• **Task description**: Please keep to the lines below from the one with "Licensed Social Worker" through the one with "Experience with assessment", and restate them word for word, ends included.

Transcribed page contents
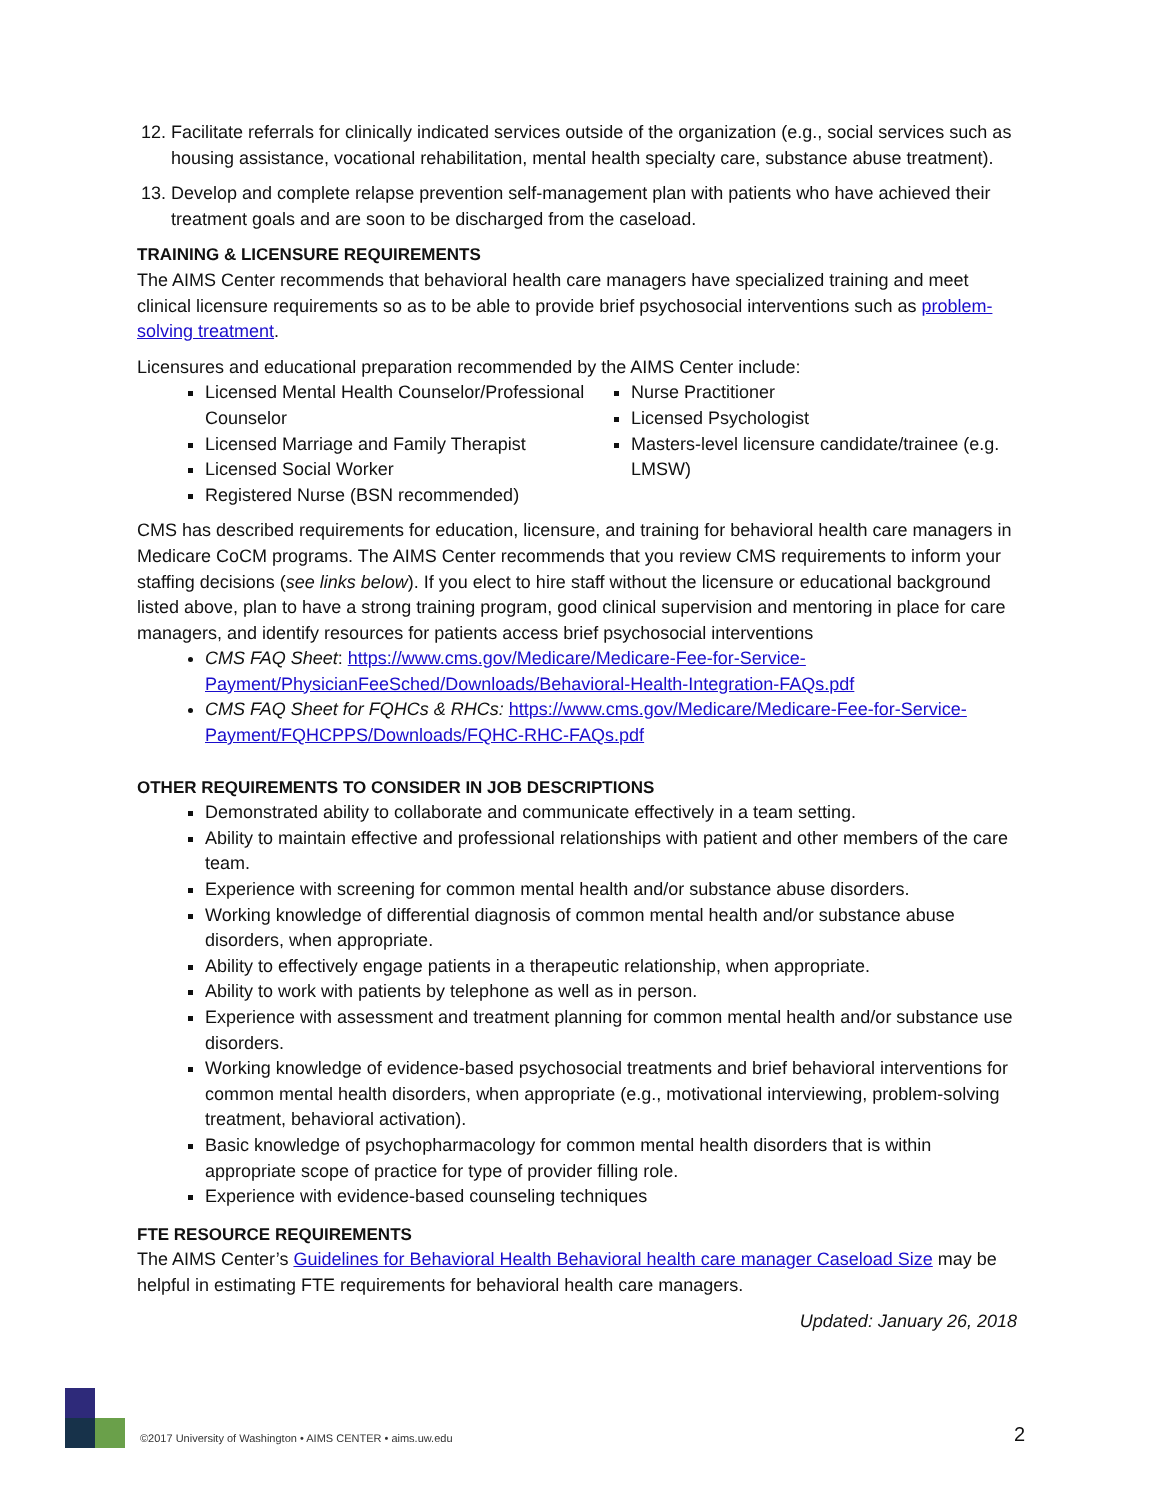12. Facilitate referrals for clinically indicated services outside of the organization (e.g., social services such as housing assistance, vocational rehabilitation, mental health specialty care, substance abuse treatment).
13. Develop and complete relapse prevention self-management plan with patients who have achieved their treatment goals and are soon to be discharged from the caseload.
TRAINING & LICENSURE REQUIREMENTS
The AIMS Center recommends that behavioral health care managers have specialized training and meet clinical licensure requirements so as to be able to provide brief psychosocial interventions such as problem-solving treatment.
Licensures and educational preparation recommended by the AIMS Center include:
Licensed Mental Health Counselor/Professional Counselor
Licensed Marriage and Family Therapist
Licensed Social Worker
Registered Nurse (BSN recommended)
Nurse Practitioner
Licensed Psychologist
Masters-level licensure candidate/trainee (e.g. LMSW)
CMS has described requirements for education, licensure, and training for behavioral health care managers in Medicare CoCM programs. The AIMS Center recommends that you review CMS requirements to inform your staffing decisions (see links below). If you elect to hire staff without the licensure or educational background listed above, plan to have a strong training program, good clinical supervision and mentoring in place for care managers, and identify resources for patients access brief psychosocial interventions
CMS FAQ Sheet: https://www.cms.gov/Medicare/Medicare-Fee-for-Service-Payment/PhysicianFeeSched/Downloads/Behavioral-Health-Integration-FAQs.pdf
CMS FAQ Sheet for FQHCs & RHCs: https://www.cms.gov/Medicare/Medicare-Fee-for-Service-Payment/FQHCPPS/Downloads/FQHC-RHC-FAQs.pdf
OTHER REQUIREMENTS TO CONSIDER IN JOB DESCRIPTIONS
Demonstrated ability to collaborate and communicate effectively in a team setting.
Ability to maintain effective and professional relationships with patient and other members of the care team.
Experience with screening for common mental health and/or substance abuse disorders.
Working knowledge of differential diagnosis of common mental health and/or substance abuse disorders, when appropriate.
Ability to effectively engage patients in a therapeutic relationship, when appropriate.
Ability to work with patients by telephone as well as in person.
Experience with assessment and treatment planning for common mental health and/or substance use disorders.
Working knowledge of evidence-based psychosocial treatments and brief behavioral interventions for common mental health disorders, when appropriate (e.g., motivational interviewing, problem-solving treatment, behavioral activation).
Basic knowledge of psychopharmacology for common mental health disorders that is within appropriate scope of practice for type of provider filling role.
Experience with evidence-based counseling techniques
FTE RESOURCE REQUIREMENTS
The AIMS Center’s Guidelines for Behavioral Health Behavioral health care manager Caseload Size may be helpful in estimating FTE requirements for behavioral health care managers.
Updated: January 26, 2018
©2017 University of Washington • AIMS CENTER • aims.uw.edu
2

• **Your response**:
Licensed Social Worker
Registered Nurse (BSN recommended)
Nurse Practitioner
Licensed Psychologist
Masters-level licensure candidate/trainee (e.g. LMSW)
CMS has described requirements for education, licensure, and training for behavioral health care managers in Medicare CoCM programs. The AIMS Center recommends that you review CMS requirements to inform your staffing decisions (see links below). If you elect to hire staff without the licensure or educational background listed above, plan to have a strong training program, good clinical supervision and mentoring in place for care managers, and identify resources for patients access brief psychosocial interventions
CMS FAQ Sheet: https://www.cms.gov/Medicare/Medicare-Fee-for-Service-Payment/PhysicianFeeSched/Downloads/Behavioral-Health-Integration-FAQs.pdf
CMS FAQ Sheet for FQHCs & RHCs: https://www.cms.gov/Medicare/Medicare-Fee-for-Service-Payment/FQHCPPS/Downloads/FQHC-RHC-FAQs.pdf
OTHER REQUIREMENTS TO CONSIDER IN JOB DESCRIPTIONS
Demonstrated ability to collaborate and communicate effectively in a team setting.
Ability to maintain effective and professional relationships with patient and other members of the care team.
Experience with screening for common mental health and/or substance abuse disorders.
Working knowledge of differential diagnosis of common mental health and/or substance abuse disorders, when appropriate.
Ability to effectively engage patients in a therapeutic relationship, when appropriate.
Ability to work with patients by telephone as well as in person.
Experience with assessment and treatment planning for common mental health and/or substance use disorders.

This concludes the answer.